The journalist, citing an unnamed Israeli official, claimed that Prime Minister Benjamin Netanyahu called the outgoing defence secretary in mid-December, before Mattis’ resignation was announced, and tried to talk him into softening the US stance on the deal. After failing to soften Mattis, Netanyahu also gave up on plans to turn for help to Lockheed Martin President Marilyn Hewson, as he “ultimately decided it was a lost cause”, the report suggested. The cited official told the website that they can do nothing more than "apologize to Croatia for the deal falling apart and move on".
"For reasons we don't fully understand, the Americans hardened their conditions and, apparently, we misread their position on the deal. Practically, the F-16 deal with Croatia is dead and we don't think it is possible to get an agreement that will reconcile the U.S. conditions and the Croatian demands in the tender", the official reportedly told the journalist.
The Israeli cabinet and the Pentagon, along with the State Department, have not yet commented on the matter.
Netanyahu reportedly tried to win Secretary of State Mike Pompeo’s support for the sale during their negotiations at the beginning of December. Pompeo reportedly said that he didn’t mind, but informed the Israeli prime minister that Mattis was blocking it.
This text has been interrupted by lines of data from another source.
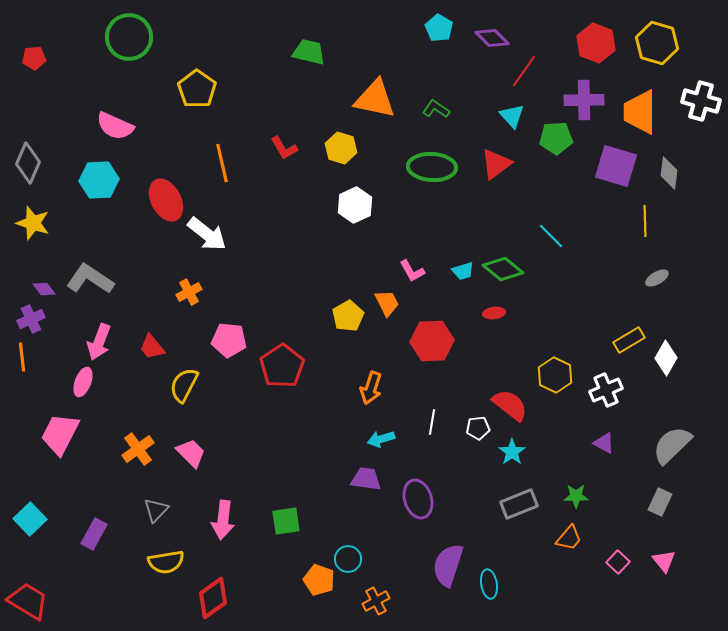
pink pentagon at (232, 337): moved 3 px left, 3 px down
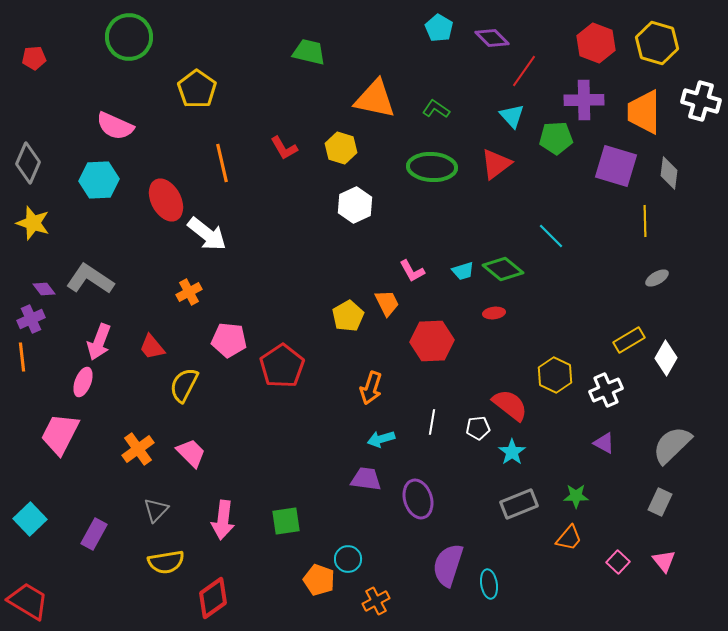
orange trapezoid at (640, 112): moved 4 px right
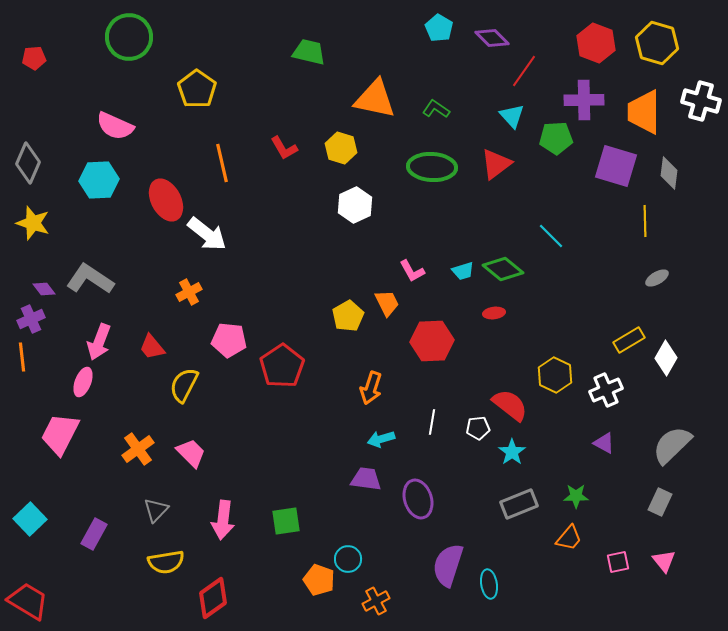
pink square at (618, 562): rotated 35 degrees clockwise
Earlier reports suggested that the US indicated its intention to block the deal in November. According to Axios’ information (which has not been confirmed by either the US or Israeli), White House officials were “furious” that Israel had installed its electronic systems in the F-16s and was trying to steal clients and profit at the expense of the US.
Mattis submitted his resignation to Trump on 20 December after the US president decided to withdraw all US troops from Syria, saying that his views and Trump’s did not “align”. Mattis said in his letter that he would depart in February, however, the message reportedly prompted an angry reaction from Trump and on Sunday the president announced that Mattis’ deputy, Patrick Shanahan, would become acting defence secretary beginning on 1 January.